Find the line with "como una rosa, empezó" in the listing below. Write it out exactly, along with every later line up to the final one.

══════════

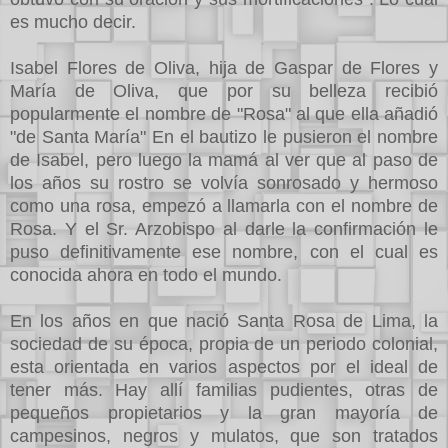
es mucho decir.
Isabel Flores de Oliva, hija de Gaspar de Flores y
María de Oliva, que por su belleza recibió
popularmente el nombre de "Rosa" al que ella añadió
"de Santa María" En el bautizo le pusieron el nombre
de Isabel, pero luego la mamá al ver que al paso de
los años su rostro se volvía sonrosado y hermoso
como una rosa, empezó a llamarla con el nombre de
Rosa. Y el Sr. Arzobispo al darle la confirmación le
puso definitivamente ese nombre, con el cual es
conocida ahora en todo el mundo.
En los años en que nació Santa Rosa de Lima, la
sociedad de su época, propia de un periodo colonial,
esta orientada en varios aspectos por el ideal de
tener más. Hay allí familias pudientes, otras de
pequeños propietarios y la gran mayoría de
campesinos, negros y mulatos, que son tratados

══════════

| Your solution |
como una rosa, empezó a llamarla con el nombre de
Rosa. Y el Sr. Arzobispo al darle la confirmación le
puso definitivamente ese nombre, con el cual es
conocida ahora en todo el mundo.
En los años en que nació Santa Rosa de Lima, la
sociedad de su época, propia de un periodo colonial,
esta orientada en varios aspectos por el ideal de
tener más. Hay allí familias pudientes, otras de
pequeños propietarios y la gran mayoría de
campesinos, negros y mulatos, que son tratados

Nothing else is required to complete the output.